Ces anecdotiques choix de la vie et leurs redoutable s conséquences nous conduisent au coeur de l'oeuvre littéraire comme de celle-là, cinématographique : la vie est un chaos désordonné, comme le tournage d'un film. Nous essayons en vain d'articuler les éléments avec cohérence. Au mieux il s'agit de flamboyants instants... Mise en abîme de son métier comme de l'existence, Winterbottom réalise un simulacre de cinéma, cruel et spirituel, caustique et cynique.
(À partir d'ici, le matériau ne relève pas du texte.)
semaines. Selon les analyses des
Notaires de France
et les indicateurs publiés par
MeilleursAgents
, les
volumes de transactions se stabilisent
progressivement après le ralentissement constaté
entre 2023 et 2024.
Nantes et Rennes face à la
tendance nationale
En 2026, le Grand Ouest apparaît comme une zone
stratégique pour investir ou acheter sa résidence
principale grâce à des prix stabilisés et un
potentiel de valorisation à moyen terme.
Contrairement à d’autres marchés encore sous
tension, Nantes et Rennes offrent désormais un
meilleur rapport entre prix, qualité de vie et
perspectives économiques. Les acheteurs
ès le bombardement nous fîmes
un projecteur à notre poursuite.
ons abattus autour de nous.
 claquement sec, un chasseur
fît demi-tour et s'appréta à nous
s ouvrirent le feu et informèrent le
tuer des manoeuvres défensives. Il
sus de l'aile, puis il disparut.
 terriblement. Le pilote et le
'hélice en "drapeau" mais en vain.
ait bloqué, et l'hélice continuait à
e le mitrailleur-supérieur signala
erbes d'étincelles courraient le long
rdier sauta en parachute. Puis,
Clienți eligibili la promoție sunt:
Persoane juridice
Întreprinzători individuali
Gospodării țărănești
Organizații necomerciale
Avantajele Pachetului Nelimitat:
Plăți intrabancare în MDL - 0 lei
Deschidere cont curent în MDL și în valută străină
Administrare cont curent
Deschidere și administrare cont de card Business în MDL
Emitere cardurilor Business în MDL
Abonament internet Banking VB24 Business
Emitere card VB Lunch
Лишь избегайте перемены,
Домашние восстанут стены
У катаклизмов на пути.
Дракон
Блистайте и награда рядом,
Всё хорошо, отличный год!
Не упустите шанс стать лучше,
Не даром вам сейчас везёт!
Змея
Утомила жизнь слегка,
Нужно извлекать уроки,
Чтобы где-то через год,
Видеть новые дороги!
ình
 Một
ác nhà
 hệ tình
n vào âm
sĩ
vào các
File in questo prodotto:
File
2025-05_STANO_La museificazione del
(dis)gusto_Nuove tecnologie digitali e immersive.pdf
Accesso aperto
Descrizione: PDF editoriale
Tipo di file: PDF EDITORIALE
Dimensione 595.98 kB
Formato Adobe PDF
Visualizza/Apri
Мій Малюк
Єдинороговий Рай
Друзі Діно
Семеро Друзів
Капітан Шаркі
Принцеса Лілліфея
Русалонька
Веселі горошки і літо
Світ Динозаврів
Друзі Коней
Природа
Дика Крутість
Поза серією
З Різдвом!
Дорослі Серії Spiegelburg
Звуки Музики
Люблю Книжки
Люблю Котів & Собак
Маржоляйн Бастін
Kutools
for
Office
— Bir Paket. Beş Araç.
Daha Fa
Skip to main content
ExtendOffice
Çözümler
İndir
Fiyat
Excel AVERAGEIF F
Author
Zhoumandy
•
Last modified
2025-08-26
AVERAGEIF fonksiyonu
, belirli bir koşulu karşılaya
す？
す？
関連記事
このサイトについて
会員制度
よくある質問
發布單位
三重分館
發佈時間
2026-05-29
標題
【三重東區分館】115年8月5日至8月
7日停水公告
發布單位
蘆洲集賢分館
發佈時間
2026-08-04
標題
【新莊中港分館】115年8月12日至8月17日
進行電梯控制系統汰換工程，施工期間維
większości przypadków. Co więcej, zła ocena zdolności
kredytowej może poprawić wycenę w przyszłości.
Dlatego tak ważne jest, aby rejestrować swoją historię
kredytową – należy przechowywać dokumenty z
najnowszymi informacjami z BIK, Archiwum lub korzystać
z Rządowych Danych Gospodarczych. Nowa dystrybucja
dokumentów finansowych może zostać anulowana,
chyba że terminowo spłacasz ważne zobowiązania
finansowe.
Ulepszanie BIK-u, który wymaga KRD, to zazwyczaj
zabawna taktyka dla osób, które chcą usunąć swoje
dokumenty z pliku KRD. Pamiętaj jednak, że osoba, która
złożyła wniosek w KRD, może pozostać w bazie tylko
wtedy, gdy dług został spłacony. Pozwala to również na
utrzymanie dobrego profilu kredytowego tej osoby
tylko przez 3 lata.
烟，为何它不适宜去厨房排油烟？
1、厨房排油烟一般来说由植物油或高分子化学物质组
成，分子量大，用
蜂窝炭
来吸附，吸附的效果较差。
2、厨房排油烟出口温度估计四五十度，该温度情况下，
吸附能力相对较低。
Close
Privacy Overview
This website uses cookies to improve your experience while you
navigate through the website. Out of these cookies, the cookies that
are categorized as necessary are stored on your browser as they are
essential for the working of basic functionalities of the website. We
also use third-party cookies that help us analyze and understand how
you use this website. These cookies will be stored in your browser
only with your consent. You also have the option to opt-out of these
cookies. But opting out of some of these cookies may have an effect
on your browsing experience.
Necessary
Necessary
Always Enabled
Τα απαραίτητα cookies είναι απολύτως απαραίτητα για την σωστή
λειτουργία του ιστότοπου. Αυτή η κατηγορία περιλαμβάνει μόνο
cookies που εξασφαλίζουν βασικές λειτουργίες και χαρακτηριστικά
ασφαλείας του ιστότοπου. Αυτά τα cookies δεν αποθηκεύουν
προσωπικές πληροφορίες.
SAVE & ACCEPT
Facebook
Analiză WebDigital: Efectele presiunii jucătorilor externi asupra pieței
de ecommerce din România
Parfois il se plante (en souhaitant rendre sympathique sa star qui admire Roger Moore et n'a même pas lu le roman pour comprendre son personnage). Inutile et raté lorsqu'on voit Coogan se transformer soudainement en papa idéal, alors que l'être est presque méprisable.
Les allers retours entre le fictif et le réel sont bien mieux maîtrisés, à la manière d'un bon Blier. Il sait nous faire voyager avec rythme et habileté entre les coulisses d'un pseudo film et le réel qui n'en est pas un. En travestissant ainsi le monde d'aujourd'hui sous les allures d'un documentaire inventé et en essayant de transposer un imaginaire (dé)passé, le cinéaste tient son credo : la fidélité à l'Histoire et aux histoires n'a aucune importance. Peu importe l'offense tant que tout sonne juste, universel, atemporel.
Tournage dans un jardin anglais n'est jamais que le regard amusé que l'on porte sur nos vies (avec ce secret espoir que les personnages fictifs et les stars sont éternels). Une dérision qui pourrait être ridicule mais comme on le sait, le ridicule et le cinéma, ça ne tue pas.